§ **Exercise task A**:
Quote the notation in the dataset entries below, from the start of the entries through the line containing "bes'2 c''8 des''8~( |", with both of those lines included. Leave the pictures out of your answer.

§ **Passage to read**:
When Eliot Coleman was in his 20s, farming was just the next adventure, after earlier passions for rock climbing, skiing and mountaineering. Then in 1968, he and his first wife, Sue, went to visit their heroes, Helen and Scott Nearing, the back-to-the-landers in Harborside whose books, particularly 1954’s “Living the Good Life,” continue to influence and inspire young farmers to this day. They ended up negotiating the purchase of the back half of the Nearings’ farm; he still farms there with his wife, Barbara Damrosch, a food writer and author of “The Four Season Farm Gardener’s Cookbook.” Coleman, 75, talked to the Maine Sunday Telegram about Maine’s food movement and why his passion for organic farming has never dwindled. We’ve edited the conversation lightly.

Q: You’ve been living a Nearing-style good life for almost five decades, farming organically in Harborside on land you bought from the Nearings in 1968. Do you feel like your values are suddenly very fashionable?

A: It seems to be a popular thing right now. Everybody thinks this makes sense. The idea of eating decent food, food without junk in it and food that hasn’t been destroyed by processing, is finally getting through to people.

Q: Were you a real outsider when you first came to Maine?

§ **Exercise task B**:
Write what comes next in the interview with Eliot Coleman about organic farming, picking up after its final line.

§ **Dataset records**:
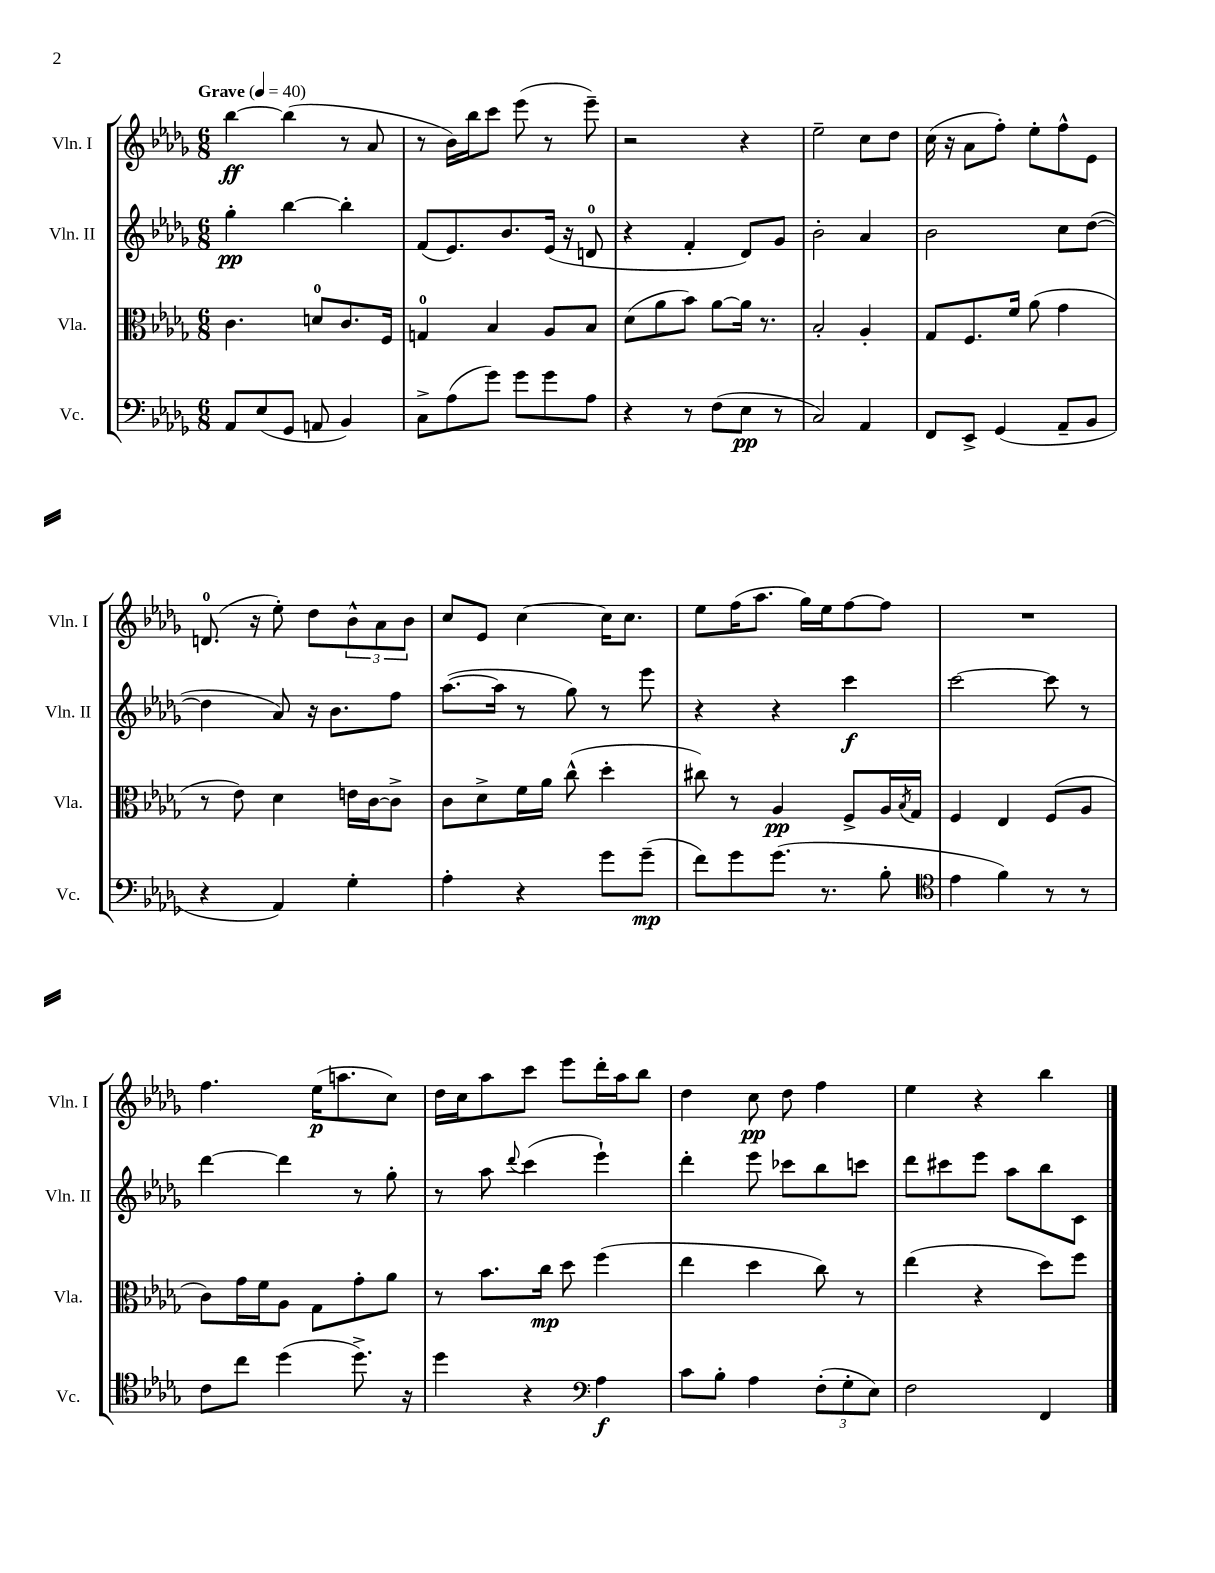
<<
\new StaffGroup <<
\new Staff = "s0" \with { instrumentName = "Vln. I" shortInstrumentName = "Vln. I" } {
    \clef treble \key des \major \numericTimeSignature \time 6/8 \tempo "Grave" 4 = 40
    bes''4~\ff bes''4( r8 aes'8 |
    r8 bes'16) bes''16 c'''8 ees'''8( r8 ees'''8--) |
    r2 r4 |
    ees''2-- c''8 des''8 |
    c''16( r16 aes'8 f''8-.) ees''8-. f''8-^ ees'8 |
    d'8.-0( r16 ees''8-.) des''8 \tuplet 3/2 { bes'8-^ aes'8 bes'8 } |
    c''8 ees'8 c''4~ c''16 c''8. |
    ees''8 f''16( aes''8. ges''16) ees''16 f''8~ f''8 |
    R2. |
    f''4. ees''16\p( a''8. c''8) |
    des''16 c''16 aes''8 c'''8 ees'''8 des'''16-. aes''16 bes''8 |
    des''4 c''8\pp des''8 f''4 |
    ees''4 r4 bes''4 \bar "|." |
}
\new Staff = "s1" \with { instrumentName = "Vln. II" shortInstrumentName = "Vln. II" } {
    \clef treble \key des \major \numericTimeSignature \time 6/8
    ges''4-.\pp bes''4~ bes''4-. |
    f'8( ees'8.) bes'8. ees'16( r16 d'8-0 |
    r4 f'4-. des'8) ges'8 |
    bes'2-. aes'4 |
    bes'2 c''8 des''8~( |
    des''4 aes'8) r16 bes'8. f''8 |
    aes''8.~( aes''16 r8 ges''8) r8 ees'''8 |
    r4 r4 c'''4\f |
    c'''2~ c'''8 r8 |
    des'''4~ des'''4 r8 ges''8-. |
    r8 aes''8 \appoggiatura { des'''8 } c'''4( ees'''4-!) |
    des'''4-. ees'''8 ces'''8 bes''8 c'''8 |
    des'''8 cis'''8 ees'''8 aes''8 bes''8 c'8 \bar "|." |
}
\new Staff = "s2" \with { instrumentName = "Vla." shortInstrumentName = "Vla." } {
    \clef alto \key des \major \numericTimeSignature \time 6/8
    c'4. d'8-0 c'8. f16 |
    g4-0 bes4 aes8 bes8 |
    des'8( aes'8 bes'8) aes'8~ aes'16 r8. |
    bes2-. aes4-. |
    ges8 f8. f'16 aes'8( ges'4 |
    r8 ees'8) des'4 e'16 c'16~ c'8-> |
    c'8 des'8-> f'16 aes'16 c''8-^( des''4-. |
    cis''8) r8 aes4\pp f8-> aes16 \acciaccatura { bes8 } ges16 |
    f4 ees4 f8( aes8 |
    c'8) ges'16 f'16 aes8 ges8 ges'8-. aes'8 |
    r8 bes'8. c''16\mp des''8 f''4( |
    ees''4 des''4 c''8) r8 |
    ees''4( r4 des''8) f''8 \bar "|." |
}
\new Staff = "s3" \with { instrumentName = "Vc." shortInstrumentName = "Vc." } {
    \clef bass \key des \major \numericTimeSignature \time 6/8
    aes,8 ees8( ges,8 a,8 bes,4) |
    c8-> aes8( ges'8) ges'8 ges'8 aes8 |
    r4 r8 f8( ees8\pp r8 |
    c2) aes,4 |
    f,8 ees,8-> ges,4( aes,8-- bes,8 |
    r4 aes,4) ges4-. |
    aes4-. r4 ges'8 ges'8--\mp( |
    f'8) ges'8 ges'8.( r8. bes8-. |
    \clef tenor ees'4 f'4) r8 r8 |
    c'8 c''8 des''4( des''8.->) r16 |
    des''4 r4 \clef bass aes4\f |
    c'8 bes8-. aes4 \tuplet 3/2 { f8-.( ges8-. ees8) } |
    f2 f,4 \bar "|." |
}
>>
>>
\layout { \context { \Score \remove "Bar_number_engraver" } }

§ **Exercise answer A**:
<<
\new StaffGroup <<
\new Staff = "s0" \with { instrumentName = "Vln. I" shortInstrumentName = "Vln. I" } {
    \clef treble \key des \major \numericTimeSignature \time 6/8 \tempo "Grave" 4 = 40
    bes''4~\ff bes''4( r8 aes'8 |
    r8 bes'16) bes''16 c'''8 ees'''8( r8 ees'''8--) |
    r2 r4 |
    ees''2-- c''8 des''8 |
    c''16( r16 aes'8 f''8-.) ees''8-. f''8-^ ees'8 |
    d'8.-0( r16 ees''8-.) des''8 \tuplet 3/2 { bes'8-^ aes'8 bes'8 } |
    c''8 ees'8 c''4~ c''16 c''8. |
    ees''8 f''16( aes''8. ges''16) ees''16 f''8~ f''8 |
    R2. |
    f''4. ees''16\p( a''8. c''8) |
    des''16 c''16 aes''8 c'''8 ees'''8 des'''16-. aes''16 bes''8 |
    des''4 c''8\pp des''8 f''4 |
    ees''4 r4 bes''4 \bar "|." |
}
\new Staff = "s1" \with { instrumentName = "Vln. II" shortInstrumentName = "Vln. II" } {
    \clef treble \key des \major \numericTimeSignature \time 6/8
    ges''4-.\pp bes''4~ bes''4-. |
    f'8( ees'8.) bes'8. ees'16( r16 d'8-0 |
    r4 f'4-. des'8) ges'8 |
    bes'2-. aes'4 |
    bes'2 c''8 des''8~( |

§ **Exercise answer B**:
A: We were super weird. Back in ’68 when I moved here, if you mentioned organic to someone at the University of Maine they would look around on the rug to see if you had tracked in something. Just the fact that the University of Maine now has a degree in sustainable agriculture (added in 1988) – that is an enormous leap. Of course, they were looking for a way to fill the seats and pay the bills. I remember talking to someone there who said to me, “If they wanted courses in elves and fairies, we would have courses in elves and fairies.”

In the early 1970s I was invited to talk about organic at a local farm meeting, and I was almost knocked over by the palpable wave of hate. Somebody had said to them, “organic farmers want to break all our farms up and give them to the poor.” Once I got past that, I would have been able to tell them about large-scale organic farmers who were actually putting more money in the bank. I could ask them: “Does this interest you, putting more money in the bank?” But no one was listening then. They thought it was all whole-wheat bread and naked hippies.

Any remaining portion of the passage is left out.